START Dataset entries

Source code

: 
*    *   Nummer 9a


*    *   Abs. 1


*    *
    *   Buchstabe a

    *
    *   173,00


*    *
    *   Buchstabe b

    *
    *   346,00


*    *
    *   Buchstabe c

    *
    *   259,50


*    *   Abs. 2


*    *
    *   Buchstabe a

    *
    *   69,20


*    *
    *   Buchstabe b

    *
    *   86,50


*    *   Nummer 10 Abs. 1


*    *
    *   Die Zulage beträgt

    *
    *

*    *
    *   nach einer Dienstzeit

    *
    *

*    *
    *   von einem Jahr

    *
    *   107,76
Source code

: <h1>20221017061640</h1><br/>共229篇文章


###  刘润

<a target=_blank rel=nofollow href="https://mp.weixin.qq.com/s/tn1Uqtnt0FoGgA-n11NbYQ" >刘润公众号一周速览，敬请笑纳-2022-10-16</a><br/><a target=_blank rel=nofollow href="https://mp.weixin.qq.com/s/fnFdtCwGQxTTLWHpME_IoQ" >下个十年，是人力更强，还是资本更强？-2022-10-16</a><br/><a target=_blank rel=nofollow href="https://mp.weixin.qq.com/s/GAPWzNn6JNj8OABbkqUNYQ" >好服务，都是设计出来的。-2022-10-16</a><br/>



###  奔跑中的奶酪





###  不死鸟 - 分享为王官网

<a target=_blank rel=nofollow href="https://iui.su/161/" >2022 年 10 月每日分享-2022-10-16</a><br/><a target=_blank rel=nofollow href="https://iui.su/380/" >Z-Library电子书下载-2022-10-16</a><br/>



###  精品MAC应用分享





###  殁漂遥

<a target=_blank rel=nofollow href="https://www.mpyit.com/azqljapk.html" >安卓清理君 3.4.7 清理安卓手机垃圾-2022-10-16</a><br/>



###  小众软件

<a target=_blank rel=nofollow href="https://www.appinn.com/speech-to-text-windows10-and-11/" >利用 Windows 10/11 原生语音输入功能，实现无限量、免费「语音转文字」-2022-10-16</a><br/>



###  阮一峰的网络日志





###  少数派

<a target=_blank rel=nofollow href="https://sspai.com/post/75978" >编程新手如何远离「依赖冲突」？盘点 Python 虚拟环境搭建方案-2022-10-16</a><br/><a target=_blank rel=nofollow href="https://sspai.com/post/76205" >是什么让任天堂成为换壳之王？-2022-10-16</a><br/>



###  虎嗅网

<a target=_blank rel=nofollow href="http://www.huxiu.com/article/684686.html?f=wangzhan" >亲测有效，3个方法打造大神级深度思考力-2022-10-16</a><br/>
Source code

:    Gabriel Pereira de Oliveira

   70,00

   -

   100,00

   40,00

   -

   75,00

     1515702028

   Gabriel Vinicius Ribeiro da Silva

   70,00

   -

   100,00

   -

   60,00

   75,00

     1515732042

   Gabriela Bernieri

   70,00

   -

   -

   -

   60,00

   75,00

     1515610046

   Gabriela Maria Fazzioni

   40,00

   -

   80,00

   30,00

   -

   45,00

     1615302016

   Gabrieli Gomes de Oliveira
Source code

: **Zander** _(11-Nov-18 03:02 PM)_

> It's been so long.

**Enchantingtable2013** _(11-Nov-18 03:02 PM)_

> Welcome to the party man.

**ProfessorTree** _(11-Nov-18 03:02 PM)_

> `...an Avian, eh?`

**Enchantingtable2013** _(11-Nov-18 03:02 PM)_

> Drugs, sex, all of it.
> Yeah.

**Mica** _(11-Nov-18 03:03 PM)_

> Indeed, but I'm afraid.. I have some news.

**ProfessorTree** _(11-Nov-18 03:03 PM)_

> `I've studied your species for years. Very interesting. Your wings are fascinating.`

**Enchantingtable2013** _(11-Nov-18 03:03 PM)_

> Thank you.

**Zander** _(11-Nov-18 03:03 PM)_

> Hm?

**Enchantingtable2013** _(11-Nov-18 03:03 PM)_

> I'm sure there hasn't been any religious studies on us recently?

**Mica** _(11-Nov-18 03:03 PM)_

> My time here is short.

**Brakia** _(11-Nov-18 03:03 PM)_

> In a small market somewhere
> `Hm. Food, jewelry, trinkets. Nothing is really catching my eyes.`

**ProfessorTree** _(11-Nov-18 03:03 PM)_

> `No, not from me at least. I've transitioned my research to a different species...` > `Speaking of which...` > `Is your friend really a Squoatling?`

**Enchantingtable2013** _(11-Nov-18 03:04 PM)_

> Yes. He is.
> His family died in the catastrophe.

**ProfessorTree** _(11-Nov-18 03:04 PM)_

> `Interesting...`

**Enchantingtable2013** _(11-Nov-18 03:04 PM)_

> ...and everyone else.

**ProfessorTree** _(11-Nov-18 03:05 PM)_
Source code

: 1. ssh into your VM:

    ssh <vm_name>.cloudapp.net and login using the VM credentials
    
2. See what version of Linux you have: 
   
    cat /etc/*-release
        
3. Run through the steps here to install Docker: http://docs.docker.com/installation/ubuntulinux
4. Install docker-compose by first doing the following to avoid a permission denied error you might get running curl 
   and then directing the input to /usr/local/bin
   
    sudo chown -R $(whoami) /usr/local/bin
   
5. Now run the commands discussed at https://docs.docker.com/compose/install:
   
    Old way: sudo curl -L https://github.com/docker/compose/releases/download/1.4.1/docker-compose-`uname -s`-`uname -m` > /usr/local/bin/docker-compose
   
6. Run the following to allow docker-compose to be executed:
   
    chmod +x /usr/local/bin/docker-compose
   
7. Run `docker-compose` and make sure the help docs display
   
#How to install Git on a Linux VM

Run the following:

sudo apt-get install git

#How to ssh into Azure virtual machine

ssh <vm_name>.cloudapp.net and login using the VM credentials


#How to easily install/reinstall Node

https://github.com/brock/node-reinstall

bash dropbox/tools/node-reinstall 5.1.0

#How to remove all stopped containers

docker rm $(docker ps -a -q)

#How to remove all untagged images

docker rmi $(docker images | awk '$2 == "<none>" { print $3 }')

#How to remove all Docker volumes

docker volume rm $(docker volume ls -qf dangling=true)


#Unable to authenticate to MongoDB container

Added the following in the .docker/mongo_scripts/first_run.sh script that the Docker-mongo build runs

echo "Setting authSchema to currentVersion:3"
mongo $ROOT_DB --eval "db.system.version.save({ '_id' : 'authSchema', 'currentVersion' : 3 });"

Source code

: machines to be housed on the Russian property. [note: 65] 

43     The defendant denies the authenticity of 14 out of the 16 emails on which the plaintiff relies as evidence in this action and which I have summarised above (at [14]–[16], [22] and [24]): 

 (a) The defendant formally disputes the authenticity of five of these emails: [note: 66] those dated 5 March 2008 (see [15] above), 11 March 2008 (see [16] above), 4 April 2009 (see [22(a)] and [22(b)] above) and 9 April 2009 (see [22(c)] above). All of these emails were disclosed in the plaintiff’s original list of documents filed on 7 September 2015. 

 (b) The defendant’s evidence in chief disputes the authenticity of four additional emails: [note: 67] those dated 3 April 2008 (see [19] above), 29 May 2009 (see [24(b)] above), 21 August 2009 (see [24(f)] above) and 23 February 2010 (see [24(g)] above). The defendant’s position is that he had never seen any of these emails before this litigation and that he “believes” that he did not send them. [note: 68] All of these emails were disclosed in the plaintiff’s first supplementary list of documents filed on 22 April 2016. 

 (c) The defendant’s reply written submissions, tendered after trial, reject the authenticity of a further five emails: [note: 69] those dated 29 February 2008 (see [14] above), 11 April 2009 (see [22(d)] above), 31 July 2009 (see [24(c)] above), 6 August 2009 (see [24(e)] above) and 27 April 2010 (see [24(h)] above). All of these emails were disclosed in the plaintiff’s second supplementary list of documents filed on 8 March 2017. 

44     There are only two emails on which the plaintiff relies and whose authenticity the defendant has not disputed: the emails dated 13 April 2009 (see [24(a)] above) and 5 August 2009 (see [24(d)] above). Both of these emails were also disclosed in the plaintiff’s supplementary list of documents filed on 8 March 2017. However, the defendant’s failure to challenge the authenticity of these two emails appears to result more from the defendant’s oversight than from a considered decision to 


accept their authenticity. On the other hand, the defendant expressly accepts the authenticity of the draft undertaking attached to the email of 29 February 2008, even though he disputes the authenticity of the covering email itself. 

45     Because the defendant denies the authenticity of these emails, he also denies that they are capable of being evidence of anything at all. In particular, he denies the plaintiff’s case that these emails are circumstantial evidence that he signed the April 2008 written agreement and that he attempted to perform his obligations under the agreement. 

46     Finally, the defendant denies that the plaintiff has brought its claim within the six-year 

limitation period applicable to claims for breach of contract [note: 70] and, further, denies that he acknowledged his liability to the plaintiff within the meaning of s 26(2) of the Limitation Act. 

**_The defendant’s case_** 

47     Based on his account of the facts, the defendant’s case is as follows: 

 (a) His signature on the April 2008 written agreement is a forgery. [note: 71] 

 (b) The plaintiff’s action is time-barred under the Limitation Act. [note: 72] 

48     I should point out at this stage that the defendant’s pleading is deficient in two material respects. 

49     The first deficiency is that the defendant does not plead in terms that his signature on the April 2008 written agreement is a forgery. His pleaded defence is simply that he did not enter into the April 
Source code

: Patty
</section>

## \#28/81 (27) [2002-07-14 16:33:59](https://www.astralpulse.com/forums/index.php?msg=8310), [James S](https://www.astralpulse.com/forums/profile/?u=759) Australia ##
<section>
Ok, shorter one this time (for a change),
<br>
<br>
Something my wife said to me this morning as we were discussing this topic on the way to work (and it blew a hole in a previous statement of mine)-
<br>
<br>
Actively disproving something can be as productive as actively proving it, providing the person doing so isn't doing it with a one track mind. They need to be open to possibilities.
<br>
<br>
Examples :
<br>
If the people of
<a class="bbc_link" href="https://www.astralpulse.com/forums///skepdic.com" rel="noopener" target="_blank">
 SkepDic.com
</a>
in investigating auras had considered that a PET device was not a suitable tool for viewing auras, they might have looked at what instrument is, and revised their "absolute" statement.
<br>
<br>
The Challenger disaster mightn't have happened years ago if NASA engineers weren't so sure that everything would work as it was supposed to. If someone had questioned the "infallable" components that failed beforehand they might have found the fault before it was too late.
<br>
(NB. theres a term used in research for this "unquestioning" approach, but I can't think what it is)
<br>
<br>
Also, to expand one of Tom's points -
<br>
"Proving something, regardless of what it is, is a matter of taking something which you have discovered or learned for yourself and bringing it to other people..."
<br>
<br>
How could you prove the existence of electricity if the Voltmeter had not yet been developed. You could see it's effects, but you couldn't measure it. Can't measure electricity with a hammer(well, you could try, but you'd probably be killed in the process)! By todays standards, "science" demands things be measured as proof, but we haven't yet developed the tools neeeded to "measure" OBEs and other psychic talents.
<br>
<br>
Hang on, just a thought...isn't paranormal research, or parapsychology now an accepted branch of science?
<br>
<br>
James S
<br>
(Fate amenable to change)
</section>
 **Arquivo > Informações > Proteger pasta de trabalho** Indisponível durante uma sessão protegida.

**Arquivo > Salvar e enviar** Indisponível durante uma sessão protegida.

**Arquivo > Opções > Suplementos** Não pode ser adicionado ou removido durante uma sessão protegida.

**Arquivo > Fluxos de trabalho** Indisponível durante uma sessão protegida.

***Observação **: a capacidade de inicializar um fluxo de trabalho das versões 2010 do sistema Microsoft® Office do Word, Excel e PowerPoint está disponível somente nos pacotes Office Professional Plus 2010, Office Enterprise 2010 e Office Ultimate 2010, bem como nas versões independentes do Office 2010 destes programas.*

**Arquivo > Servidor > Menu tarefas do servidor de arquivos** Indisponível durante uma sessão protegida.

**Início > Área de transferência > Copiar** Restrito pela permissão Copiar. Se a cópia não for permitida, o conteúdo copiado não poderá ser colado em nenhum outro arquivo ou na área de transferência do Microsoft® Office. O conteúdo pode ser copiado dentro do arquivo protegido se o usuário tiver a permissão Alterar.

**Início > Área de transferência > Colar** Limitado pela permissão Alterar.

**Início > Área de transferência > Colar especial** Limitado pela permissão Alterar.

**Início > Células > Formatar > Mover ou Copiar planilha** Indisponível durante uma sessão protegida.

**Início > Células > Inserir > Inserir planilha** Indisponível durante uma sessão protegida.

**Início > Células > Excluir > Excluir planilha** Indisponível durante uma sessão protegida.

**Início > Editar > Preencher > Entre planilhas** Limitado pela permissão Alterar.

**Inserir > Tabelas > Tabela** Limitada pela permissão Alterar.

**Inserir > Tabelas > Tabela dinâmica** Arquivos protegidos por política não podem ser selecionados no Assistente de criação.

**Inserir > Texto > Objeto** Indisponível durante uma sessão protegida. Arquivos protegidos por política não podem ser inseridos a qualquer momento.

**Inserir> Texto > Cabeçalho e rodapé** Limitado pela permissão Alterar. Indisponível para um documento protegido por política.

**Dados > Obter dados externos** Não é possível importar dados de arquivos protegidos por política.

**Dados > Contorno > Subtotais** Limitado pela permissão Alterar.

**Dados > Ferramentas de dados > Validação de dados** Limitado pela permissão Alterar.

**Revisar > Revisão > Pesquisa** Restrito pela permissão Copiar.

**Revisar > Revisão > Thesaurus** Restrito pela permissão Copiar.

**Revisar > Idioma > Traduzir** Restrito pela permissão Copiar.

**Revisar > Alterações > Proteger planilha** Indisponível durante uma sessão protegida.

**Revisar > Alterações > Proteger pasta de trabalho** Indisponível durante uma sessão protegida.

END Dataset entries

Task directions:
If a line of the records includes the string "Revisar", copy it out.

Written response:
**Revisar > Revisão > Pesquisa** Restrito pela permissão Copiar.
**Revisar > Revisão > Thesaurus** Restrito pela permissão Copiar.
**Revisar > Idioma > Traduzir** Restrito pela permissão Copiar.
**Revisar > Alterações > Proteger planilha** Indisponível durante uma sessão protegida.
**Revisar > Alterações > Proteger pasta de trabalho** Indisponível durante uma sessão protegida.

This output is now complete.